DURATION, AMENDMENT AND TERMINATION
 
  The Board may suspend or terminate the Plan without stockholder approval or
ratification at any time or from time to time. In July 1995, the Board
approved an amendment to the Plan to extend the term of the Plan to July 26,
2005. If the stockholders fail to approve this Proposal 2, the Plan will
terminate on August 1, 2000.
 
                                       6
<PAGE>
 
  The Board may also amend the Plan at any time or from time to time. However,
no amendment will be effective unless approved by the stockholders of the
Company within twelve months before or after its adoption by the Board if the
amendment would: (a) modify the requirements as to eligibility for
participation (to the extent such modification requires stockholder approval
in order for the Plan to satisfy Section 422 of the Code, if applicable, or
Rule 16b-3 ("Rule 16b-3") of the Securities Exchange Act of 1934, as amended
(the "Exchange Act")); (b) increase the number of shares reserved for issuance
upon exercise of options; or (c) change any other provision of the Plan in any
other way if such modification requires stockholder approval in order to
comply with Rule 16b-3 or satisfy the requirements of Section 422 of the Code.

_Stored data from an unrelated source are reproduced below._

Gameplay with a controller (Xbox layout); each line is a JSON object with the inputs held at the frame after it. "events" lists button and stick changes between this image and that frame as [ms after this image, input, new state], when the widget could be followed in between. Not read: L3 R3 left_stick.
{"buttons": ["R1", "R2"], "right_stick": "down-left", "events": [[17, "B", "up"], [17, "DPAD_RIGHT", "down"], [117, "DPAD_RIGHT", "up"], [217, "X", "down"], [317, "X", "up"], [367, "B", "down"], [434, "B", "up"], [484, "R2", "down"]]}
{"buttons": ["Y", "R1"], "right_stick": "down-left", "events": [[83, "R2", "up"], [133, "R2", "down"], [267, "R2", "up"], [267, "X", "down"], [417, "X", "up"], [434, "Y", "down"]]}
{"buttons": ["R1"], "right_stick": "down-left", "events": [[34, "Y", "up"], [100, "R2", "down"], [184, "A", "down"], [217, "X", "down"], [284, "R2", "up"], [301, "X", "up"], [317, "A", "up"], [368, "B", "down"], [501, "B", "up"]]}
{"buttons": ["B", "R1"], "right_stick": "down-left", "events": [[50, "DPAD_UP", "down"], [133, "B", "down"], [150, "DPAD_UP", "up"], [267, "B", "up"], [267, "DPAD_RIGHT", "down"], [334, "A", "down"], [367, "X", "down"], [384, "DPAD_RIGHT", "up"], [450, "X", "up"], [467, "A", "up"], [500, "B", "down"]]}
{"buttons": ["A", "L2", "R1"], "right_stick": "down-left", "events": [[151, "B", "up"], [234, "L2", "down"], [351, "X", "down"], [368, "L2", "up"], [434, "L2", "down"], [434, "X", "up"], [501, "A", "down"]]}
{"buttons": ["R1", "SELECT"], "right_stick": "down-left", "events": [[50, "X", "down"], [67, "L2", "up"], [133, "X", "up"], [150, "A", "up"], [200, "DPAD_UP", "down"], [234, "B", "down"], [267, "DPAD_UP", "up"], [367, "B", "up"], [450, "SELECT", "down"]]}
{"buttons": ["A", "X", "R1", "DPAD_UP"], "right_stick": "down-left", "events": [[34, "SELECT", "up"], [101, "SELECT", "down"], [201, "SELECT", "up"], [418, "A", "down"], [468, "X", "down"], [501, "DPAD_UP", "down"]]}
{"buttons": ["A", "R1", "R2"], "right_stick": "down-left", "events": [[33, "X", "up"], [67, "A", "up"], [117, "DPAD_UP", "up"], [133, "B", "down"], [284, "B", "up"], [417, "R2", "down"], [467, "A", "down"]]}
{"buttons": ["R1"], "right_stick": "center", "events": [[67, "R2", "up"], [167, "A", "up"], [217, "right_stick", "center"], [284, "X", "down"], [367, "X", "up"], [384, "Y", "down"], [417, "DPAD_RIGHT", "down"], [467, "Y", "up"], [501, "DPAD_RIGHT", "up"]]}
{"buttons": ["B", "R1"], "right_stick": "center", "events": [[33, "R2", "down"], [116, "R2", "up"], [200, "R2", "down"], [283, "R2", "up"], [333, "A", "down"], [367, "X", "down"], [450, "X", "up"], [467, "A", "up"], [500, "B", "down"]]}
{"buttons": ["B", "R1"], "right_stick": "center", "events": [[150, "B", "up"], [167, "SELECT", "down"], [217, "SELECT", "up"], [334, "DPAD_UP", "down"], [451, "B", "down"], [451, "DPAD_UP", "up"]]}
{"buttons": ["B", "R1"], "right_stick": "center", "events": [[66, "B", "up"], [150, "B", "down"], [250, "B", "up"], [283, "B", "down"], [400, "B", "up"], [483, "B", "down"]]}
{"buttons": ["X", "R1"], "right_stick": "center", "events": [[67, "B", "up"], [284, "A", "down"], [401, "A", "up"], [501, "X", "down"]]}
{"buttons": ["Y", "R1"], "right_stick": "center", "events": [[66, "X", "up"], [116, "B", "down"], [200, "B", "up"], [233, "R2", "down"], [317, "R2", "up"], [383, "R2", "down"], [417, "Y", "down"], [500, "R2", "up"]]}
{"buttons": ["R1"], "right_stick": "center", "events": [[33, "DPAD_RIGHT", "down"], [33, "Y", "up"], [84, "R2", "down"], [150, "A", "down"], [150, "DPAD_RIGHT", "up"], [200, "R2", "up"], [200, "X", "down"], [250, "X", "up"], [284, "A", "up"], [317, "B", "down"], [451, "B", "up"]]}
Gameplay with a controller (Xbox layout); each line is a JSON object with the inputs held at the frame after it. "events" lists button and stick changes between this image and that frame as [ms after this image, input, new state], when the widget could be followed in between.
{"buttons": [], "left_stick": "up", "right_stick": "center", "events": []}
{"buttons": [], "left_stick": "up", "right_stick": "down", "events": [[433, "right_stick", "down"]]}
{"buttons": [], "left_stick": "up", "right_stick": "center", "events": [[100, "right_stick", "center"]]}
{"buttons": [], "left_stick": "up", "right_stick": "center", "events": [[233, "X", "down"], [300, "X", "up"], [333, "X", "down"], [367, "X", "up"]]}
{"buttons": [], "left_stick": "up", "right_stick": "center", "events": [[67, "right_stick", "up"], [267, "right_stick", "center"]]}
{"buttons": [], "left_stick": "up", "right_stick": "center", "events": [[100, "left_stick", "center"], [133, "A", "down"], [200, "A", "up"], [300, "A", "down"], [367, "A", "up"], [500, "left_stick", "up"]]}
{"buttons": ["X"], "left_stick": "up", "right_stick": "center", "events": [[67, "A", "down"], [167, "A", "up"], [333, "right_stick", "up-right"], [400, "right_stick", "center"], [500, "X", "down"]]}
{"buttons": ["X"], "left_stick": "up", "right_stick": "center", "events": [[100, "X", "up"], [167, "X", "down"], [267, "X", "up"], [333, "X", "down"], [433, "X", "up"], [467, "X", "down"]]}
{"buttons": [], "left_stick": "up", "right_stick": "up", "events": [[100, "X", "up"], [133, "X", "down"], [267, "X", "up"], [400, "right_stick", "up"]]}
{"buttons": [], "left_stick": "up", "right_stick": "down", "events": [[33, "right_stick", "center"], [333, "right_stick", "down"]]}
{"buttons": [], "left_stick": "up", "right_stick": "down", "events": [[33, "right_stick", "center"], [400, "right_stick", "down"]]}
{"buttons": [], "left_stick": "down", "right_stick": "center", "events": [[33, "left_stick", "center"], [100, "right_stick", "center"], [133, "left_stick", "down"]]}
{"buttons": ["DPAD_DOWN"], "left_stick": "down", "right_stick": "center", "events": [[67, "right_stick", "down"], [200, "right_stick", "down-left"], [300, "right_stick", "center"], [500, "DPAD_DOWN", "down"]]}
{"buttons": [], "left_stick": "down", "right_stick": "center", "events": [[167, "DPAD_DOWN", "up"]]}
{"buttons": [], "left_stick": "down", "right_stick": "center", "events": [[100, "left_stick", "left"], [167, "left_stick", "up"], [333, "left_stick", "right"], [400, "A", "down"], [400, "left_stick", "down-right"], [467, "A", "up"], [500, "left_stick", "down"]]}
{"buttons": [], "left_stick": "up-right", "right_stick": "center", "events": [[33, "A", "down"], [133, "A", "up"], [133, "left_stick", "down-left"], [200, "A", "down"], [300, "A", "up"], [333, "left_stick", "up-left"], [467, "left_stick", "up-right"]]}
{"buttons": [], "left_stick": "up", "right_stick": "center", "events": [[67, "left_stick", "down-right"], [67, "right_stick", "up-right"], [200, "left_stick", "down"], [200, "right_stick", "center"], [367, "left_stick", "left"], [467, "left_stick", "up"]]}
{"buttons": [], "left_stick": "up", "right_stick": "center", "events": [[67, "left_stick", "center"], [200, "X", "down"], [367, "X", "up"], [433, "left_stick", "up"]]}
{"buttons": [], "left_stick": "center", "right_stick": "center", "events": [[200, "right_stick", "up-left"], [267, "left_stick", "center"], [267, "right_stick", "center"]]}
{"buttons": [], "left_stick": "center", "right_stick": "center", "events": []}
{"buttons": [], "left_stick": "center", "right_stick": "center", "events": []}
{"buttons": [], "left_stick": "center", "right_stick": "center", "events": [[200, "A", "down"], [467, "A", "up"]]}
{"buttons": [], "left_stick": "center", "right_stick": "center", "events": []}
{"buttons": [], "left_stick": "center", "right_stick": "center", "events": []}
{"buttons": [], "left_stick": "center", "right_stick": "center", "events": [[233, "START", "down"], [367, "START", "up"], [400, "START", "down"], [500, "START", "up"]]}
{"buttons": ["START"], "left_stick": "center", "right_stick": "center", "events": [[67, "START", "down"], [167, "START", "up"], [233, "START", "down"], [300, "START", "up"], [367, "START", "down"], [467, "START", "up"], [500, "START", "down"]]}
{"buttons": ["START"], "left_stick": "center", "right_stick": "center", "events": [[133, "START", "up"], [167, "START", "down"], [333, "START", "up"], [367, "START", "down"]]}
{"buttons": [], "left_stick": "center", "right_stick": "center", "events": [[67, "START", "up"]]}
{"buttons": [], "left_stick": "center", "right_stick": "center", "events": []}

The Board may submit any other amendment to the Plan for stockholder approval,
including, but not limited to, amendments intended to satisfy the requirements
of Section 162(m) of the Code regarding the exclusion of performance-based
compensation from the limitation on the deductibility of compensation paid to
certain employees.
 
RESTRICTIONS ON TRANSFER
 
  Under the Plan, an incentive stock option may not be transferred by the
optionee other than by will or by the laws of descent and distribution, and
during the lifetime of the optionee, may be exercised only by the optionee. A
nonstatutory stock option may not be transferred except by will or by the laws
of descent and distribution or pursuant to a "Qualified Domestic Relations
Order." In any case, the optionee may designate in writing a third party who
may exercise the option in the event of the optionee's death. In addition,
shares subject to repurchase by the Company under an early exercise stock
purchase agreement may be subject to restrictions on transfer as the Board
deems appropriate.
 
FEDERAL INCOME TAX INFORMATION
 
  Incentive Stock Options. Incentive stock options under the Plan are intended
to be eligible for the favorable federal income tax treatment accorded
"incentive stock options" under the Code.
 
  There generally are no federal income tax consequences to the optionee or
the Company by reason of the grant or exercise of an incentive stock option.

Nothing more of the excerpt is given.